WRITTEN TASK. Scan the material for the word "situazione" and copy each line where it occurs.

ENTRIES SHOWN.

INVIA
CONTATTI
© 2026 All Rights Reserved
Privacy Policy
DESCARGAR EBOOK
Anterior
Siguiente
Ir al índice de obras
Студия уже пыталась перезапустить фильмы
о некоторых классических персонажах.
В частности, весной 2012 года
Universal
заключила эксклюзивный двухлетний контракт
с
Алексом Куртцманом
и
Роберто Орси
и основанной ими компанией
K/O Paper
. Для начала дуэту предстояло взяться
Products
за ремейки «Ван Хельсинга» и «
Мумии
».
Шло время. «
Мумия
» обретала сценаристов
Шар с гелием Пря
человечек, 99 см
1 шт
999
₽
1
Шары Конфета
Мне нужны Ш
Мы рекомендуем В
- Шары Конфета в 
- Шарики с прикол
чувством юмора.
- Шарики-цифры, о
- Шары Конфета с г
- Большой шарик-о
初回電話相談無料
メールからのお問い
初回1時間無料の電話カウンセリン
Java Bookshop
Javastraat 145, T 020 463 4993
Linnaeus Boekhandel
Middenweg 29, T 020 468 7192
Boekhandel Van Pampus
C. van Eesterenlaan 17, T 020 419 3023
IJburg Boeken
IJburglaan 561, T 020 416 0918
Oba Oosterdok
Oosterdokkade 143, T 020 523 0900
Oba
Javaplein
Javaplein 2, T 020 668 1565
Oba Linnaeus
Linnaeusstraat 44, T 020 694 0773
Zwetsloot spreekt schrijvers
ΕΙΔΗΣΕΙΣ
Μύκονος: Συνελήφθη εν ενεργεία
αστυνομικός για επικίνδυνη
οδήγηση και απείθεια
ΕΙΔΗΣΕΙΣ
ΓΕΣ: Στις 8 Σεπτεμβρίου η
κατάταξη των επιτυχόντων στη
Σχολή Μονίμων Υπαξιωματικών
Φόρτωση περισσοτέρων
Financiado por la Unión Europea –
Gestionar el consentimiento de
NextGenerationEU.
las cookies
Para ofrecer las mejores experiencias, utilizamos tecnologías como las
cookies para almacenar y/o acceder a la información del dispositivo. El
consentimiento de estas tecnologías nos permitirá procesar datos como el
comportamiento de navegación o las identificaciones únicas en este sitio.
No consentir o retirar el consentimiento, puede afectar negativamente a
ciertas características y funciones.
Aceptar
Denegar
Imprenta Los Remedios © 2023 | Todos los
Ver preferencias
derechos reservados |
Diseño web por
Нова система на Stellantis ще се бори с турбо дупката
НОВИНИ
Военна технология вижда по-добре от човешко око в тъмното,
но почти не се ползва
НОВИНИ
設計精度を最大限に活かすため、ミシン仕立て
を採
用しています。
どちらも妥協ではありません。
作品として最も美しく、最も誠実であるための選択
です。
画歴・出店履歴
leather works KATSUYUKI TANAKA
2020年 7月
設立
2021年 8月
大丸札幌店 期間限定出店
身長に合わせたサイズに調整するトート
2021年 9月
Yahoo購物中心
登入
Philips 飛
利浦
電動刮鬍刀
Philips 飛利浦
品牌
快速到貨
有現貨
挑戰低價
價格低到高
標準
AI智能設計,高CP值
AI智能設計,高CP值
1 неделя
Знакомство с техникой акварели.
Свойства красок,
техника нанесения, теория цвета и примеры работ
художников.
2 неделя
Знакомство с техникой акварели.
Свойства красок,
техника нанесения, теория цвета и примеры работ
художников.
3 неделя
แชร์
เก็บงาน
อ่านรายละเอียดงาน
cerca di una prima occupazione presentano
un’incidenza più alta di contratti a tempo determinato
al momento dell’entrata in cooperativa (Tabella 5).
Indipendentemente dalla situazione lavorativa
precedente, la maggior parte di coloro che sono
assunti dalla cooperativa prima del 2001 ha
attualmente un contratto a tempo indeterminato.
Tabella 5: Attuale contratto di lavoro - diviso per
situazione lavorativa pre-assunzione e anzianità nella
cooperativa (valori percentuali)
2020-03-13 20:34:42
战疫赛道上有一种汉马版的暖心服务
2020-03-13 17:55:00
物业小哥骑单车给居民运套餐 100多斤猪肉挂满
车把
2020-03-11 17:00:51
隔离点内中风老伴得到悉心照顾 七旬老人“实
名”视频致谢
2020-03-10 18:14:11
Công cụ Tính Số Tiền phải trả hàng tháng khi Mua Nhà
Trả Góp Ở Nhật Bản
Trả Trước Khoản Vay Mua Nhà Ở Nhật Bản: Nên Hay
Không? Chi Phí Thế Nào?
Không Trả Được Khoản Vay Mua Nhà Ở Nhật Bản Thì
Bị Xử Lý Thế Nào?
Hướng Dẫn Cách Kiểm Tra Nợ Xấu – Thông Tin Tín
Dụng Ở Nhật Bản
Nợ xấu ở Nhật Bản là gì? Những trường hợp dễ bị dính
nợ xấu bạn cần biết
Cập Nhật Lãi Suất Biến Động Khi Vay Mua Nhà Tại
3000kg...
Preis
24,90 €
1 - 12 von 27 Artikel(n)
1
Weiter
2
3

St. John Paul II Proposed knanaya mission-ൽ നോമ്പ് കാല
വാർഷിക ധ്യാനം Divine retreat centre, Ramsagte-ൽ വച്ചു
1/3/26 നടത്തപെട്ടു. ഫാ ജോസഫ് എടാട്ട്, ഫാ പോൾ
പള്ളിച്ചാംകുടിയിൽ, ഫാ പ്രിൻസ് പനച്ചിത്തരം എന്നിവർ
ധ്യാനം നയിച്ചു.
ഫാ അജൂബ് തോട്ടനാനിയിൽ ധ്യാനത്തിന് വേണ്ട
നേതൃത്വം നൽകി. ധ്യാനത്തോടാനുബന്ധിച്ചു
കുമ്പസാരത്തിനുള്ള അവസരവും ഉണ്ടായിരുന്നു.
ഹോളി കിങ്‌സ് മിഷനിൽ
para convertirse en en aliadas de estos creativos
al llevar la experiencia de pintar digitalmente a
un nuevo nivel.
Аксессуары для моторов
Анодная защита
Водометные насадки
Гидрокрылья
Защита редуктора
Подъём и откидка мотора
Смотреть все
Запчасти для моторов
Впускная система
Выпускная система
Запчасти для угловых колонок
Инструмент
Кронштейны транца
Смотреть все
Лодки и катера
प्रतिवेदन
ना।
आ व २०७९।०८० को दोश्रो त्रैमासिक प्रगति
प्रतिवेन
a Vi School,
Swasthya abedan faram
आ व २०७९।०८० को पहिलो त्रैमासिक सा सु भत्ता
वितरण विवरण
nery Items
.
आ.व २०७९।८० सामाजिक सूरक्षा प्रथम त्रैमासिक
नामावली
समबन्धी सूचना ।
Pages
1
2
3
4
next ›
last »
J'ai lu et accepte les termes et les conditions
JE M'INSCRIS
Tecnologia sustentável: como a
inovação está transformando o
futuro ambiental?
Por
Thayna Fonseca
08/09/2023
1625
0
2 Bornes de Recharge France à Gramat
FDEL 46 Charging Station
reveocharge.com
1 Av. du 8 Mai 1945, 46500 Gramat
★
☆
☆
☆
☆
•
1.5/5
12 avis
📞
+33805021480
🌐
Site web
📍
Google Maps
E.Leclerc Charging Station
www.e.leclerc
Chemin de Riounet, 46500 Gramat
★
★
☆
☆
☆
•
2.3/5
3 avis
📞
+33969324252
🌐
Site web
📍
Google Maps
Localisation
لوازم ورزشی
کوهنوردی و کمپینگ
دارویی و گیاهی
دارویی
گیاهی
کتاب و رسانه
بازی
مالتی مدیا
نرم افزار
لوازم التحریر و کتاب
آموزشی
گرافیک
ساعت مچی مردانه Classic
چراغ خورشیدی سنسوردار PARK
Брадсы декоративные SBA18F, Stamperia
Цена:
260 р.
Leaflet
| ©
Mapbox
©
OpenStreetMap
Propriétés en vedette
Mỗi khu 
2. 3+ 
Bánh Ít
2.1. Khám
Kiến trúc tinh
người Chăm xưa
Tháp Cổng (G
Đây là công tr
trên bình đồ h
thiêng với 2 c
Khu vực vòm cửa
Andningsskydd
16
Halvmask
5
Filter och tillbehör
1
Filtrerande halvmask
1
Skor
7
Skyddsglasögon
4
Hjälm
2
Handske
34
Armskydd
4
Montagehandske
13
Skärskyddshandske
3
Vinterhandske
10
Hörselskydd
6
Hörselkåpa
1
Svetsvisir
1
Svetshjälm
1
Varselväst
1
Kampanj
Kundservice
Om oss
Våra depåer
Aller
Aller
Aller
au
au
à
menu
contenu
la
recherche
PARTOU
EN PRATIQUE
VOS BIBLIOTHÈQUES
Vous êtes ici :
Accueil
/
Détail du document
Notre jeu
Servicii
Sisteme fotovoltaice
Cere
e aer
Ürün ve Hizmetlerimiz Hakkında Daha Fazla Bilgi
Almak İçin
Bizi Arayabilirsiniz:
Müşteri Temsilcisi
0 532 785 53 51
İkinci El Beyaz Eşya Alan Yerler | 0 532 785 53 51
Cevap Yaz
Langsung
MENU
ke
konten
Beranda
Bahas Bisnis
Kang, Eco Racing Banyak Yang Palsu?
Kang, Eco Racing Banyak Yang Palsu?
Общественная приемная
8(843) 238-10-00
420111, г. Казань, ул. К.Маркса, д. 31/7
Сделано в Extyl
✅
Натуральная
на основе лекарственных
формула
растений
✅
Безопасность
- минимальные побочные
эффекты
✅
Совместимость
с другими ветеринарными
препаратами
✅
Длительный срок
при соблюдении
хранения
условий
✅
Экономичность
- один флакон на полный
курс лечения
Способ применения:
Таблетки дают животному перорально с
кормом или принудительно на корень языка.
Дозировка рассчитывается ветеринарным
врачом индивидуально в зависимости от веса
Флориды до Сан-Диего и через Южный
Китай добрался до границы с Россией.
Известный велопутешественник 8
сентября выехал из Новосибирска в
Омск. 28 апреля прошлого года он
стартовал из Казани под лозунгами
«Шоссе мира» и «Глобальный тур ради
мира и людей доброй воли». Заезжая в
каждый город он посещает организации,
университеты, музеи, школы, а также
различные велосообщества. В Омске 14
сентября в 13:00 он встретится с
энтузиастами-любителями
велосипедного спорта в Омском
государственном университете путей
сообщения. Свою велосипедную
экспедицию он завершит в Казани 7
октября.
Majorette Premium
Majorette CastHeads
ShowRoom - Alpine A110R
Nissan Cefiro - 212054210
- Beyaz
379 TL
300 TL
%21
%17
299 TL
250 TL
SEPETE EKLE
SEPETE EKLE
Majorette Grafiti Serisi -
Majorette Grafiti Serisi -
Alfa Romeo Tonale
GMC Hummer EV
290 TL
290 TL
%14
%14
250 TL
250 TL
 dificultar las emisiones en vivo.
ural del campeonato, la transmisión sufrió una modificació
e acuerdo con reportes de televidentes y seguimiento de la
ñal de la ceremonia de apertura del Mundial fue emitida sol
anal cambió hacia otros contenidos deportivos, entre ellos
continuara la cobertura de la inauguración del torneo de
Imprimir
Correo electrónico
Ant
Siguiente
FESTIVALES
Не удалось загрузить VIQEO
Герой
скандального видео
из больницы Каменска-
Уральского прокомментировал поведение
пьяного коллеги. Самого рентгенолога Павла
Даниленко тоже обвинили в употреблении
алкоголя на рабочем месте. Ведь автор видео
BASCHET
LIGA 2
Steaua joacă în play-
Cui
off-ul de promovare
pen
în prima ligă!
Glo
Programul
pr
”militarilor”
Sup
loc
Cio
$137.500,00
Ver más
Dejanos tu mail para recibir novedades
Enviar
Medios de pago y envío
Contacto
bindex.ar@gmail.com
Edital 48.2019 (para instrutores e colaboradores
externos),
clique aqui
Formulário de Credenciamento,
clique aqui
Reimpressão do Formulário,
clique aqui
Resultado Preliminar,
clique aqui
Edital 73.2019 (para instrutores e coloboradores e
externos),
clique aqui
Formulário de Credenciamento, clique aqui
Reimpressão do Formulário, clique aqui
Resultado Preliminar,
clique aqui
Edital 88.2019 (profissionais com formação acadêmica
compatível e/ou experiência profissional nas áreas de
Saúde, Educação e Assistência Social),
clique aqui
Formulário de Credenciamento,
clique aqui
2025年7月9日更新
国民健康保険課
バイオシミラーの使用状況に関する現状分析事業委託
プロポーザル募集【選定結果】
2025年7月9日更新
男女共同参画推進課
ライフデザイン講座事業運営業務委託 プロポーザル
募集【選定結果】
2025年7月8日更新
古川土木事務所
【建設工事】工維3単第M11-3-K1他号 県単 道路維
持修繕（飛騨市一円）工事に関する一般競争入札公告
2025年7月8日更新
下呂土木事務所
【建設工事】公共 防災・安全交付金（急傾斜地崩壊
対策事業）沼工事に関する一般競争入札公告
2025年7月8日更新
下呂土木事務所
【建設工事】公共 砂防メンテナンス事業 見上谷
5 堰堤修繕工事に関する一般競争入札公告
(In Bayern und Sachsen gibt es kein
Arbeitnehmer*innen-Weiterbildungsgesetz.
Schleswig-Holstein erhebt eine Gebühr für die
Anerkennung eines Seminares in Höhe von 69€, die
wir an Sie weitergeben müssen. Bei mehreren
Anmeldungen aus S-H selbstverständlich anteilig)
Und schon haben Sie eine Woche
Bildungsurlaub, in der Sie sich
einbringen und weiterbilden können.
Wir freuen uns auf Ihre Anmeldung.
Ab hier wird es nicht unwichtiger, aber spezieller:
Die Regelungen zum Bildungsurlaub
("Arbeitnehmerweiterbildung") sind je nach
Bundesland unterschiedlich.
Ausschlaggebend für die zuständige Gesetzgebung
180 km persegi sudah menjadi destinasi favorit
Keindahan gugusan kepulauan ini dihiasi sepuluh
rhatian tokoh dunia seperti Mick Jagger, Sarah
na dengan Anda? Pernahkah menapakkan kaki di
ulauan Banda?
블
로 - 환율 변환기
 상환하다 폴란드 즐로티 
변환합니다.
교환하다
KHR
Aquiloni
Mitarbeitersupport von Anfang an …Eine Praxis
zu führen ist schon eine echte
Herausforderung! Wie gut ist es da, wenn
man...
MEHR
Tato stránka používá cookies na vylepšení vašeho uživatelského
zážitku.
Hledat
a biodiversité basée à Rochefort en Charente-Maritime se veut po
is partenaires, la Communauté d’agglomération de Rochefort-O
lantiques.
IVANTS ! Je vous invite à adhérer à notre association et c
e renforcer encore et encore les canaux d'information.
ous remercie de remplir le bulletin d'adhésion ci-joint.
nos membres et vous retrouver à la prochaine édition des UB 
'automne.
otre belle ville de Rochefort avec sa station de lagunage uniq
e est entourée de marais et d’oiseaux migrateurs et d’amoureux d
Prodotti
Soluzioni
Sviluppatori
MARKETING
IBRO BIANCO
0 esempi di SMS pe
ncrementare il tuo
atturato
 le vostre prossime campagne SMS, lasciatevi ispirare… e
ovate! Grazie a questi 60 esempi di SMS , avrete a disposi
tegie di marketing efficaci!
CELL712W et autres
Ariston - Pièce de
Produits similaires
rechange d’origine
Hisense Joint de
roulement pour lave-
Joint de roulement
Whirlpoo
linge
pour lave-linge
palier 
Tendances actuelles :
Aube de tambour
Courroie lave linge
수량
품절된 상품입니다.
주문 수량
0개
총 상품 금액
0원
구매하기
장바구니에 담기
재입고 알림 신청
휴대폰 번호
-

WRITTEN ANSWER.
Indipendentemente dalla situazione lavorativa
situazione lavorativa pre-assunzione e anzianità nella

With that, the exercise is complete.